Request
Please transcribe every record below exactly, leaving out the pictures.
☆ ☆ ☆
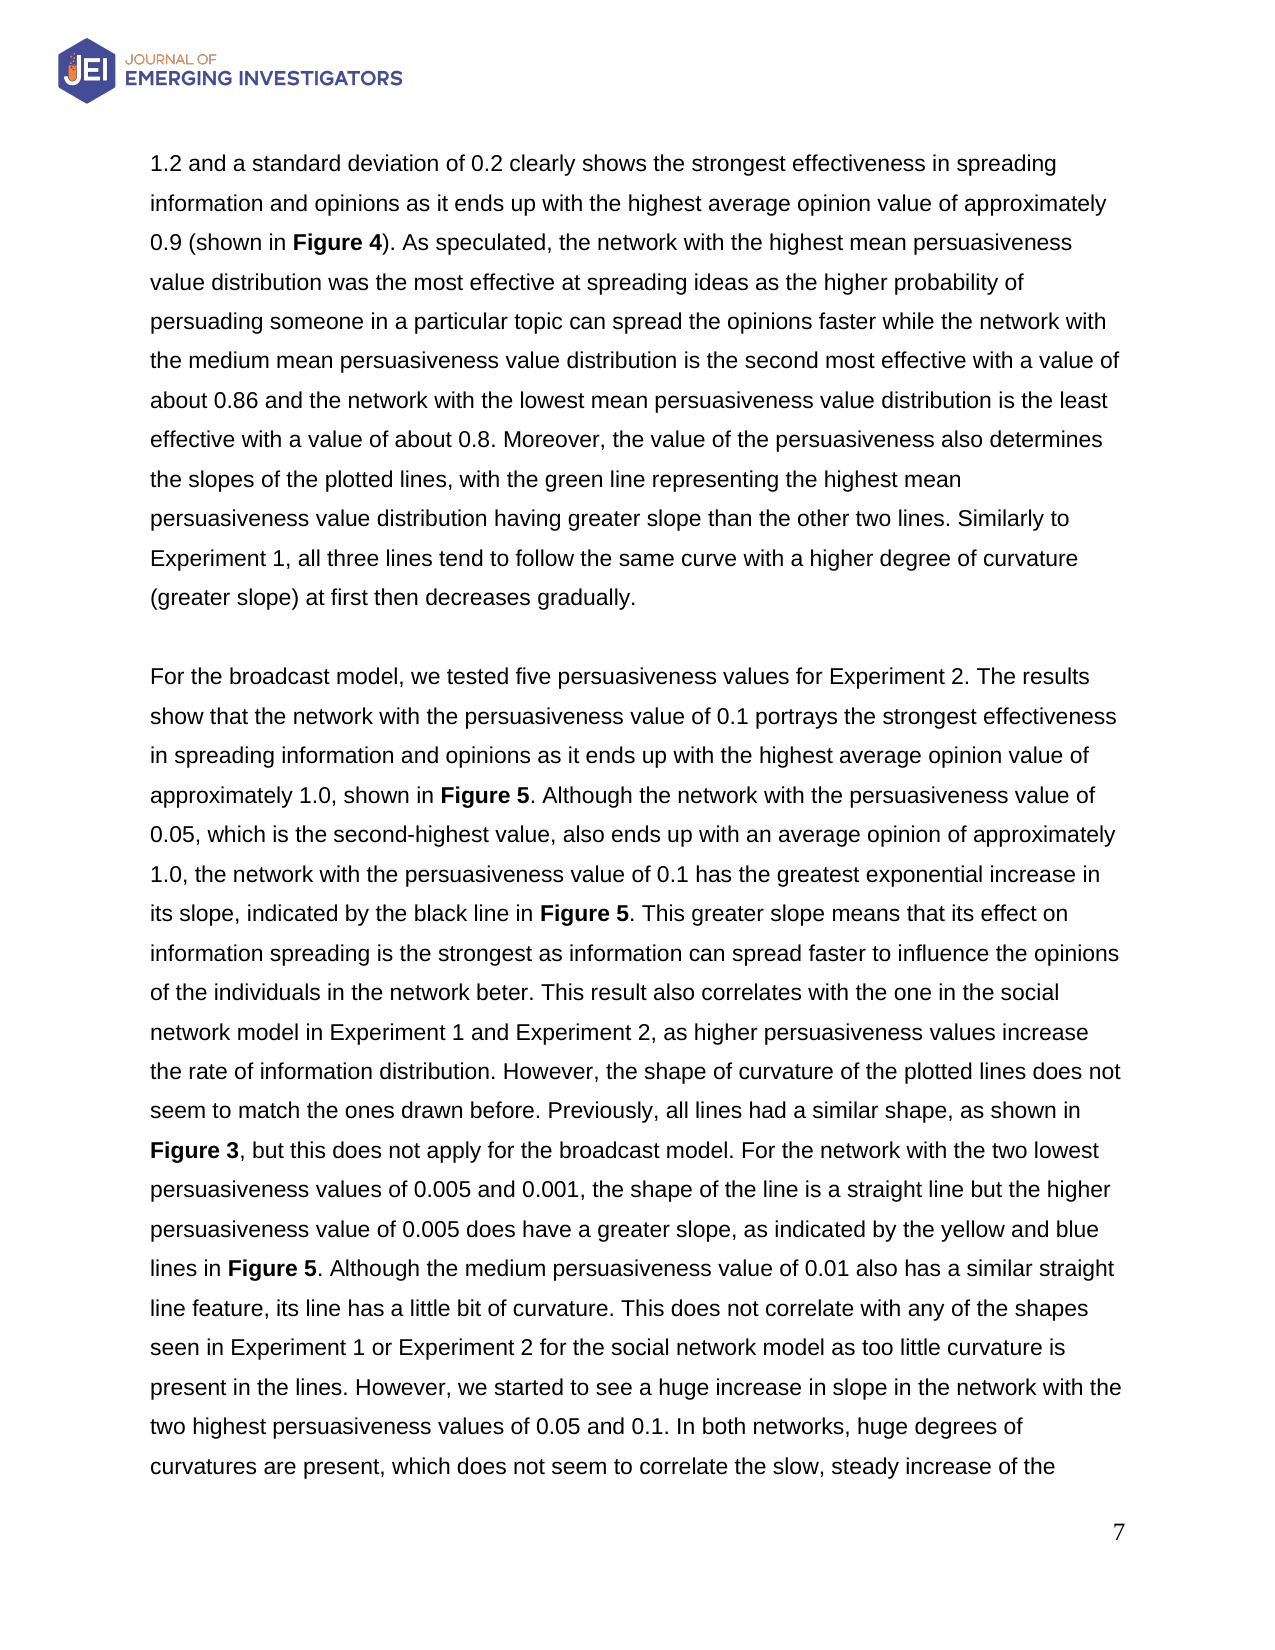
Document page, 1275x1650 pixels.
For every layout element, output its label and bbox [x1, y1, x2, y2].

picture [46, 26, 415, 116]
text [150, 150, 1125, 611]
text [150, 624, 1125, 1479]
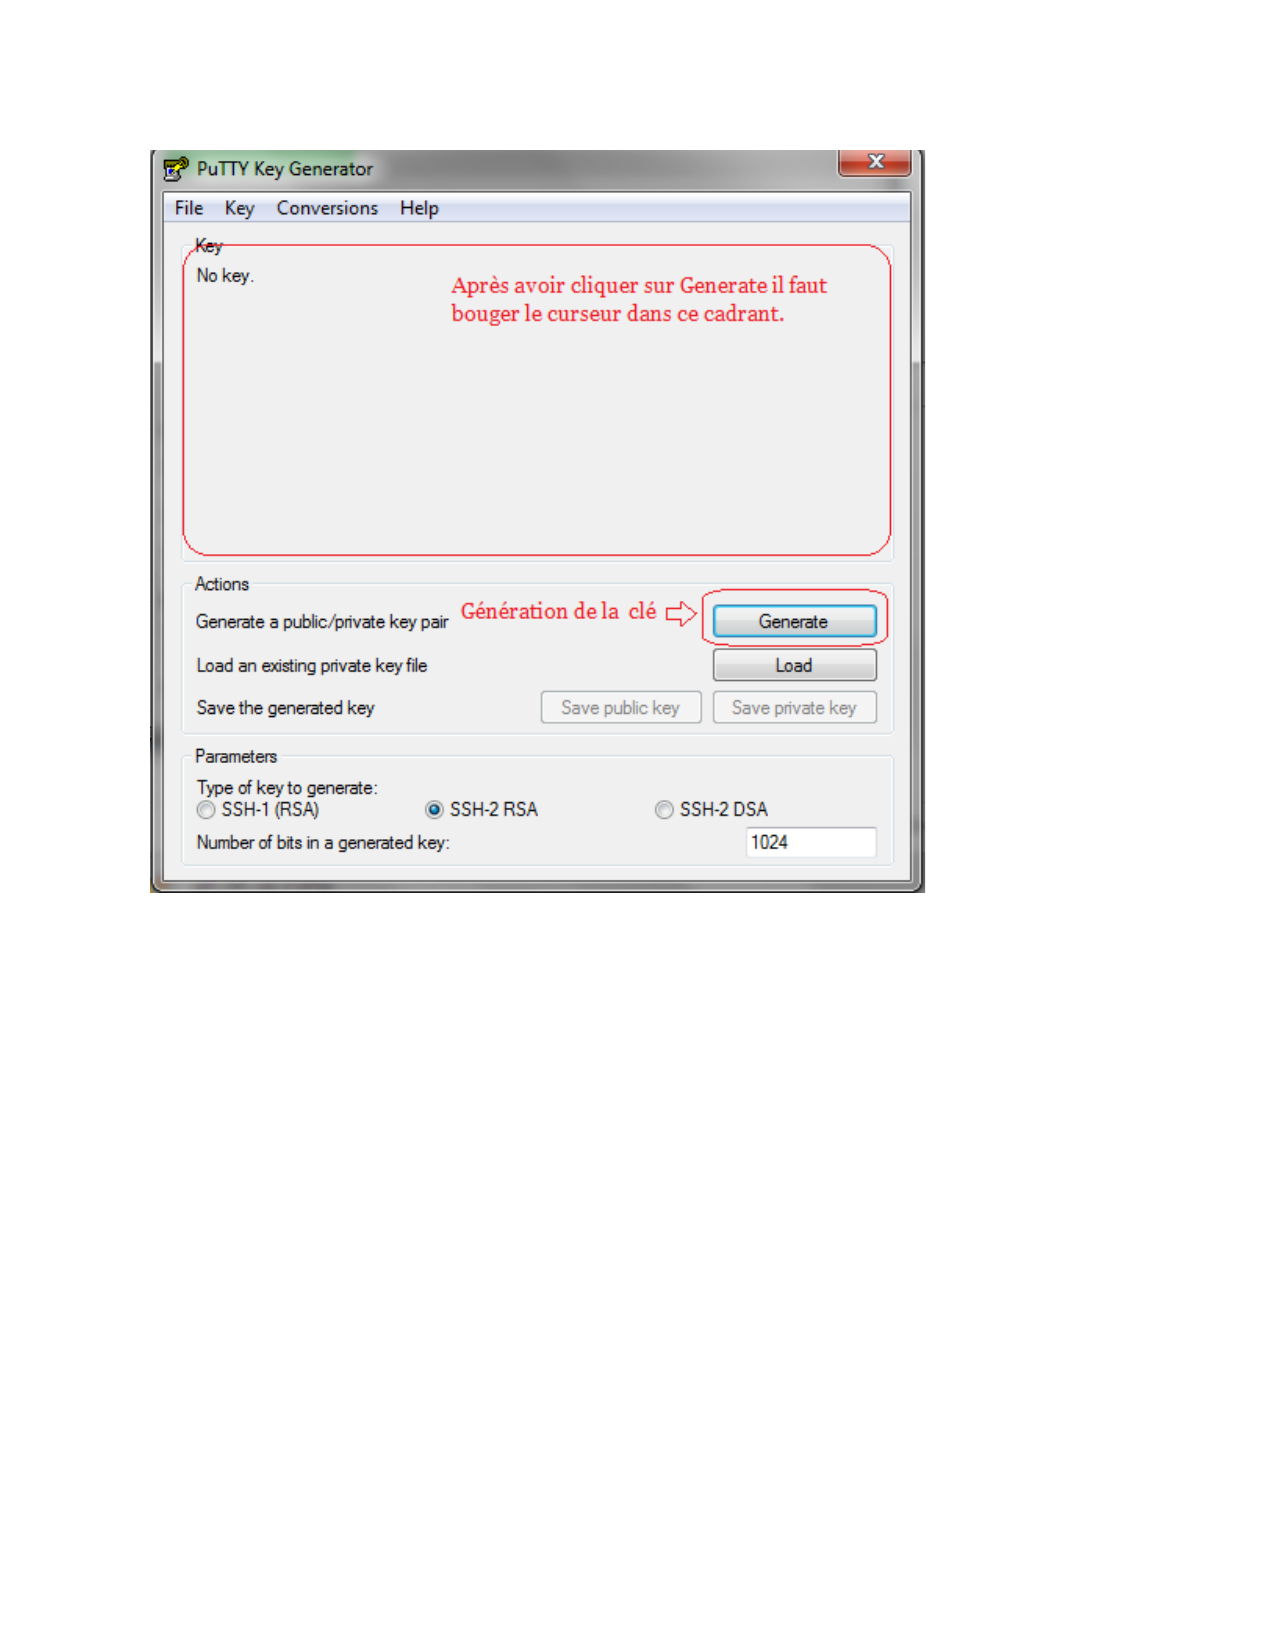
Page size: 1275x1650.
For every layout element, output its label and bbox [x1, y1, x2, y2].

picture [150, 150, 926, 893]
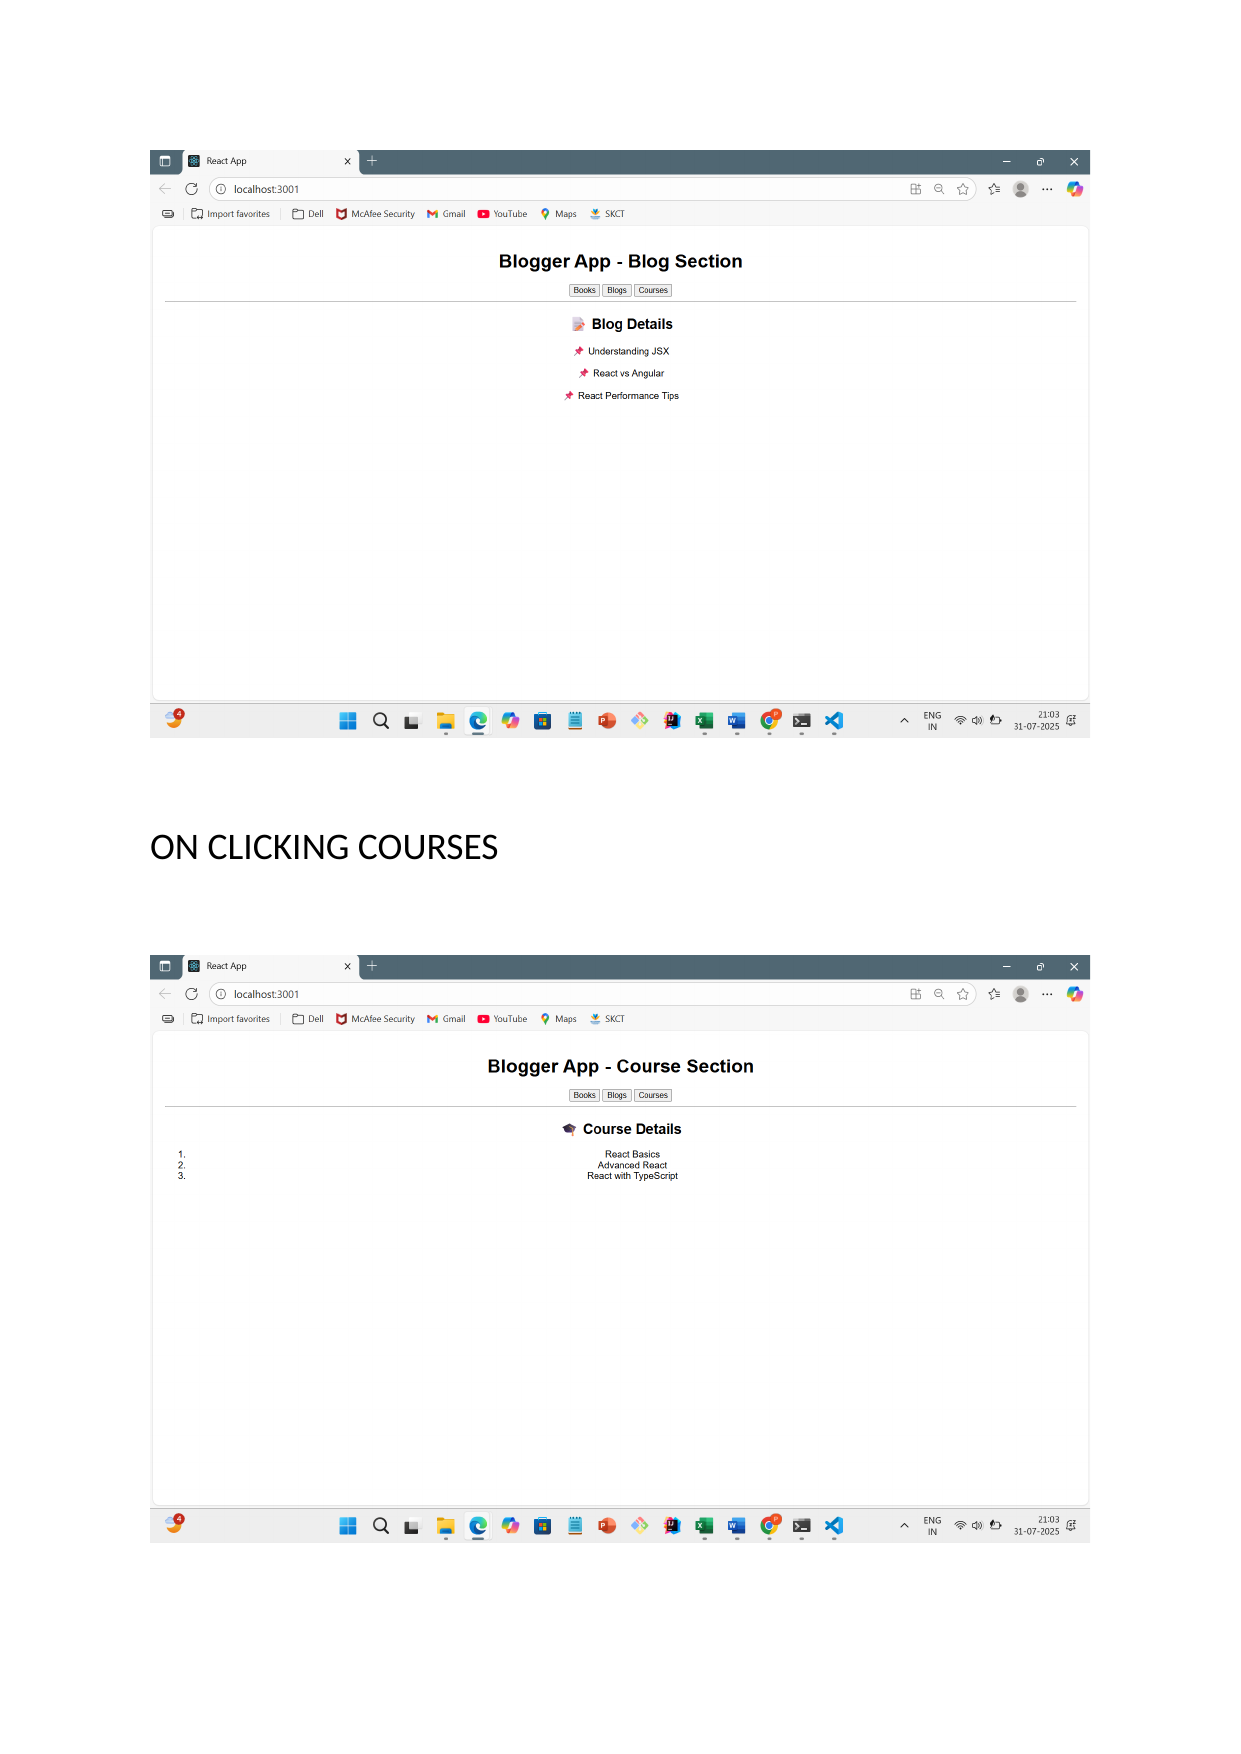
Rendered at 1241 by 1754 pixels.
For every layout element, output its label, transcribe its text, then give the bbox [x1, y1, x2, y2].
☆ ☆ ☆
Exercise response
Document page, 1275x1650 pixels.
For every layout element, output its label and bbox [x1, y1, x2, y2].

picture [46, 26, 415, 116]
text [150, 150, 1125, 611]
text [150, 624, 1125, 1479]
Page size: 1275x1650.
For every layout element, output its label and bbox [x1, y1, x2, y2].

picture [150, 150, 926, 893]
Rendered at 1241 by 1754 pixels.
For every layout element, output its label, transcribe its text, then give the bbox [x1, y1, x2, y2].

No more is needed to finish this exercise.